>>>>

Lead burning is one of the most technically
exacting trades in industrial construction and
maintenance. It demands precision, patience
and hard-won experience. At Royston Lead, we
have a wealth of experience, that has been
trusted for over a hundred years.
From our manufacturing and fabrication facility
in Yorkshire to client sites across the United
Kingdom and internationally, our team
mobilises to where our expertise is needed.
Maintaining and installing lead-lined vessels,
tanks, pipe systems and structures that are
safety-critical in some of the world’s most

<<<<

ACTIVITY: Nothing but the lines from the one containing "mobilises to where our expertise is needed." to the last line of the listing above belongs in the answer; restate each word for word.

REPLY:
mobilises to where our expertise is needed.
Maintaining and installing lead-lined vessels,
tanks, pipe systems and structures that are
safety-critical in some of the world’s most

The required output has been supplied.